Description in the program book: Was there a homoerotic subtext to Lord of the Rings? Is subtext in the eye of the beholder, or is Spec Fic friendlier to GLBT characters and readings than the mainstream? Panelists discuss the perception of alternative sexualities in SF/F.
Panelists: Alexis Glynn Latner (moderator), Lee Martindale, Jess Nevins, Selina Rosen, Mel. White
What was it really about:
The discussion didn't focus so much about a relationship between Frodo and Sam (though there was some speculation), or even whether SF is friendlier to gay / lesbian / bi /transsexual (GLBT) characters than mainstream literature. Mostly it revolved around fan fiction, especially slash fiction.
Pictures from ApolloCon 2007 are in my photo gallery.
At first there was some speculation about Frodo and Sam. Jess Nevins thinks that while Tolkien certainly never intended Frodo and Sam have a homosexual relationship, a reader has every right to read what they want into the text; a reader's interpretation is just as valid as the author's. And the way Jess saw it, Frodo and Sam were shagging like minks. :-) (At least I think he said minks.)
The rest of the panelists were rather skeptical of this interpretation. Selina Rosen thought Sam and Frodo weren't gay, but formed a bond of the kind that people often form with others of their own sex: just like women are often closer to their female friends than to their husbands, men also often form closer bonds with other men than with their wives. They are able to talk with friends about things they can't talk with wives or girlfriends about. Selina also added that a person entrusted with great responsibility, like Frodo, often has no time or energy for romance.
Somebody else suggested Frodo was essentially asexual: either he had not hit puberty yet, or he had no interest in love or sex, whereas Sam was a grown man.
From there, the discussion effortlessly jumped to slash fiction. Lee Martindale was vehemently opposed not just to slash fiction, but to most kinds of fan fiction, except those written with the author's explicit permission.
Lee Martindale. I have a problem with someone who hasn't created those characters rewriting this stuff. I ran across [a fan fiction story where] a couple of my characters had been hijacked and "slashed". That is the verb, isn't it? My first reaction was, what the hell? My second reaction was, I'm half Italian, half Irish. First I get mad, then I get even. [...] I came down on it with all 4 feet. One, they didn't create those characters, I did. Two, I didn't treat their sex life in any way, shape or form in that 3000 word story; and three, they are copyrighted. I wanted to do different things with those characters, and now I can't. I want to take them down and scrub them down with a wire brush.
She added that because of that particular slash story, she started getting hate mail from conservative Christian groups. They didn't know it wasn't her who wrote it.
Selina Rosen and Jess Nevins. More pictures from ApolloCon 2007 are in my photo gallery.
The rest of the panelists defended fan fiction in general, even if not necessarily slash fiction. Selina Rosen observed that fan fiction may get readers interested in the real author's works.

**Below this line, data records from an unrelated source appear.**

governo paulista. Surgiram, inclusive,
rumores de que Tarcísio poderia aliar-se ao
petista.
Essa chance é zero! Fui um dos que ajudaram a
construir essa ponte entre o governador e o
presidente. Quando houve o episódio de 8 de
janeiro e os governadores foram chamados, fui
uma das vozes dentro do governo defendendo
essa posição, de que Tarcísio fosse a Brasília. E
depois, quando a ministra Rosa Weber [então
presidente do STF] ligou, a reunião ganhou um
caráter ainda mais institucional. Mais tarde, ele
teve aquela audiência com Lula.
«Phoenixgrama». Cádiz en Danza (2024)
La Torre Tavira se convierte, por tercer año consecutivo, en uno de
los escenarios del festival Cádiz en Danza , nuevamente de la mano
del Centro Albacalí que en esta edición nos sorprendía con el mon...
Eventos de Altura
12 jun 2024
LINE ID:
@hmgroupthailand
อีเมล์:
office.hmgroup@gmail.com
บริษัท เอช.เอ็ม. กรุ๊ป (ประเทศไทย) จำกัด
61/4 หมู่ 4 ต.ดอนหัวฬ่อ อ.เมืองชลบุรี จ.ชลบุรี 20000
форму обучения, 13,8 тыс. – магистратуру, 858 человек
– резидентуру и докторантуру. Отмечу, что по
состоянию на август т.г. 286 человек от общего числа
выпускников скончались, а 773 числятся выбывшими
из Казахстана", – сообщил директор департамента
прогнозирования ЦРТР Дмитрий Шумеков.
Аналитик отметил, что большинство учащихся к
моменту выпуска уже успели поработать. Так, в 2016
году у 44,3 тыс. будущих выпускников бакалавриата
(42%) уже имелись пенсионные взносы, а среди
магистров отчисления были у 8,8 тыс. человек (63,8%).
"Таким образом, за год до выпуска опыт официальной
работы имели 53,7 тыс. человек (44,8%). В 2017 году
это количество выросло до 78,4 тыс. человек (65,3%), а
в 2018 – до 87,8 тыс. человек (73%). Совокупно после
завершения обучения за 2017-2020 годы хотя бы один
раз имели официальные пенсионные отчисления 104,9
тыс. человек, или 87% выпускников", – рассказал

Lee Martindale. If that's the way my stuff gets out, I'd rather it didn't. [...] Why aren't they [fans] writing original fiction?
A woman in the audience. Because that's much harder.
Selina Rosen. They are not writers, they are fans.
Jess Nevins. I didn't write fan fiction because I lacked imagination. I did it because by making use of preexisting universe I guaranteed myself an audience. In fan fiction you are guaranteed feedback.
Mel. White. More pictures from ApolloCon 2007 are in my photo gallery.
Mel. White observed that slash fiction isn't primarily written by GLBT writers. It's written by women for women. It's a counterbalance to all those stories written by men for men about hot lesbian sex. A woman in the audience added that slash fiction does not address gay issues at all. It is a way for women to turn tables on men. Selina Rosen agreed that it's a power thing for straight women.
As far as whether speculative fiction is friendlier to GLBT characters and readings than the mainstream? There weren't any great insights there. Yes, the fandom is more open to the diversity and alternative lifestyles than the mainstream society. But speculative fiction does not have significant power to open the minds of those who don't want to open their minds.
Lee Martindale. SF is only as liberal as the readers and the writers. You have people like Selina who write kick-ass lesbian characters. But if a reader whose mind is so narrow you could thread it through a needle, picks up one of Selina's books, if they haven't tossed it across the room, they'll send her hate mail.
I put together an anthology "Such a pretty face" about fat people. Some people feel about fat people as strongly as the way some others feel about melanin in the skin. I still get death threats since it first came out. We can write a story, but we can't guarantee that prejudiced people won't feel strongly about your book without even having read it.